Given passage Block Start
Absocluckinglutely spot on! The hordes mithering about marines are normally the same band wagon hoppers who think that the GW pricing/publishing schedule is done by the people who shot JFK or covered up Roswell.


----------



## Fangio (Nov 23, 2008)

Tbh this is the SW rumours thread. Go SMurf bash somewhere else and let the boys in gray get excited. If it was rumours about something you cared about and someone was sitting there highjacking the thread and bashing them I'm sure you would be pretty annoyed. Let them be.


----------



## Marneus Calgar (Dec 5, 2007)

moo said:


> Just as an update i was looking at bartertown and found this
> 
> Clicky
> 
> But essentially looks like space wolves are out this year, yay  im a happy bunny lol.


Wow!! Great find moo!! I might have to start another new army at the end of the year by the looks of that model!... :shok:


----------



## Syph (Aug 3, 2008)

Fangio said:


> Tbh this is the SW rumours thread. Go SMurf bash somewhere else and let the boys in gray get excited. If it was rumours about something you cared about and someone was sitting there highjacking the thread and bashing them I'm sure you would be pretty annoyed. Let them be.


I think this post perfectly underlines my expectations for the rest of the thread: any more 'should it/shouldn't it' debates about a SW release I'll just delete. I'll emphasise *RUMOURS* from this point on. Ta! - Syph


----------



## Death Shroud (Mar 1, 2008)

I think the decision to release full codexes for divergent chapters was the right one. Chapters like the Space Wolves, Black Templars, Blood Angels and Dark Angels are different enough to warrant this. The old approach of the mini codexes was awkward to use as the constant refering to the Space Marine codex slowed down games and created confusion (especially when the Space Marine codex you are told to refer to is replaced with a newer version)

The full codex approach gives so many benefits :-

1: Each army gets a longer development cycle which improved it in all areas.

2: More chapter specific models get releases improve the visual look of the army (and more cheaper plastic kits rather than metal upgrades).

3: The army rules can diversify even further from the standard Space Marines adding to their uniqueness and character.

4: Far more background and art is created which improves enjoyment of using the Army.


I can understand the frustrations of those non marine players at seeing what they consider "Another Space Marine army" especially those who have been waiting even longer (Dark Eldar), feel there army has effectively been removed from the rules system (cult specific chaos) or is frustrated at having to buy expensive metal models (Sisters of Battle, Grey Knights). 
The fact is that Space Wolf players have been waiting for well over ten years since their rules were updated and are as deserving as anyone of their army getting some love.
Given passage Block End
Stored data Block Start
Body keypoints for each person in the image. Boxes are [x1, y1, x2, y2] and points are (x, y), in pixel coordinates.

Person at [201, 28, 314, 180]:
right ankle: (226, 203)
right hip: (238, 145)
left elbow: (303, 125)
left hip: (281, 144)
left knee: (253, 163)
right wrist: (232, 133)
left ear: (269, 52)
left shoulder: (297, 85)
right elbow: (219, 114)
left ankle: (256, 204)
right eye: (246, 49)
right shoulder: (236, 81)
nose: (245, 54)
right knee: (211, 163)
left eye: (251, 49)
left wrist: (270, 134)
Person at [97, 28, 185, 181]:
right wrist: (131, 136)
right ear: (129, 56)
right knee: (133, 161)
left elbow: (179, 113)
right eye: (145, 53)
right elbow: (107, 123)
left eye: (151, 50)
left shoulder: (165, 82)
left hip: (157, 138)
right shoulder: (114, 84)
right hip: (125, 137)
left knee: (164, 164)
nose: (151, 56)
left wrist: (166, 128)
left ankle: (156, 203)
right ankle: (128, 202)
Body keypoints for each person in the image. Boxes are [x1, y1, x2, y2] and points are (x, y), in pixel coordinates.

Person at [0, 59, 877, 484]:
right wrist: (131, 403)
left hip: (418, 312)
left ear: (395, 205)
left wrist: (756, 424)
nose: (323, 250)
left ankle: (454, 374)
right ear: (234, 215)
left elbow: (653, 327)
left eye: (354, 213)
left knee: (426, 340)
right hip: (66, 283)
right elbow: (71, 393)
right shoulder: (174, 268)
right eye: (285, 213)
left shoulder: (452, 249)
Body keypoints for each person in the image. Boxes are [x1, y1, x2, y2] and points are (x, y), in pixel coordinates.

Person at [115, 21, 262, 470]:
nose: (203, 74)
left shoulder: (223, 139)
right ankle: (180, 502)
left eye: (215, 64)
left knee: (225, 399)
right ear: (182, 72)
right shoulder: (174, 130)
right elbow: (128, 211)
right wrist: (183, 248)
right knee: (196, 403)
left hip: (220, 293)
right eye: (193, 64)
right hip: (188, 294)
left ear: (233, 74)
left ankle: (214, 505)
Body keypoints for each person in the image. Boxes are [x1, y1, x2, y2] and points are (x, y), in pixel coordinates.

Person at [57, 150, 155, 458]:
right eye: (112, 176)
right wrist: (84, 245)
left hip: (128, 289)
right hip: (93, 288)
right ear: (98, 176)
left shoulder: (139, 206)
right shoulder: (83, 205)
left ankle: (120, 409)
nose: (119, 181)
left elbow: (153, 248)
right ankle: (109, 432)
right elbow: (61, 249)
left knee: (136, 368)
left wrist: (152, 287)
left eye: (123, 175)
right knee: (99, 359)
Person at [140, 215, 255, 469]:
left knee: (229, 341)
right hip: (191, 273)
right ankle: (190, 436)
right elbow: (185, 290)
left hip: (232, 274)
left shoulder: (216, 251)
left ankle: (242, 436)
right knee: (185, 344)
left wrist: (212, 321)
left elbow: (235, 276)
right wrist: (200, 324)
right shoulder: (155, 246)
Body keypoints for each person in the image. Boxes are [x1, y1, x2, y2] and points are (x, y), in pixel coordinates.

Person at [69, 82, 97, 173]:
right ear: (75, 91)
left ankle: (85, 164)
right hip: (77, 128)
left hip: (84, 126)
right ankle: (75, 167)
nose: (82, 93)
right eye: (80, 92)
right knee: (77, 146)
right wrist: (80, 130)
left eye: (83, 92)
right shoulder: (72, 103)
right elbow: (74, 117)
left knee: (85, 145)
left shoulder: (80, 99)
Stored data Block End
**Problem set:**
**a.** In the Space Wolves forum thread, which four chapters does Death Shroud call different enough to warrant full codexes?
**b.** Carry on the Space Wolves forum thread from its last post.

**Answers to the problems:**
**a.** Space Wolves, Black Templars, Blood Angels and Dark Angels.

**b.**
I know Dark Eldar players can genuinely say they deserve it more but I think they recognise a need for an entire re-working and are happy to wait that little bit longer for an exemplary codex and models at the end of it (especially thankful that Gary Morley is not sculpting their warriors.)


----------



## BDJV (Dec 15, 2008)

Vaz said:


> True Grit is removed, but Grey Hunters gain 2 Attacks, Points Cost increase (might get Heavy Weapons).


I really hope those last two are not true. Grey Hunters with bolters are already on the pricey side, and having heavy weapons goes against all established fluff since the first Codex Space Wolves.


----------



## Son of mortarion (Apr 24, 2008)

Death Shroud said:


> I think the decision to release full codexes for divergent chapters was the right one. Chapters like the Space Wolves, Black Templars, Blood Angels and Dark Angels are different enough to warrant this. The old approach of the mini codexes was awkward to use as the constant refering to the Space Marine codex slowed down games and created confusion (especially when the Space Marine codex you are told to refer to is replaced with a newer version)
> 
> The full codex approach gives so many benefits :-
> 
> ...


Right on, the non SM players are not invested in SM enough to know that the divergent Sm codices are NOT "another Sm list" but are separate forces, as different from main SM as they are from other races. They are only similar on one point, being a type of SM.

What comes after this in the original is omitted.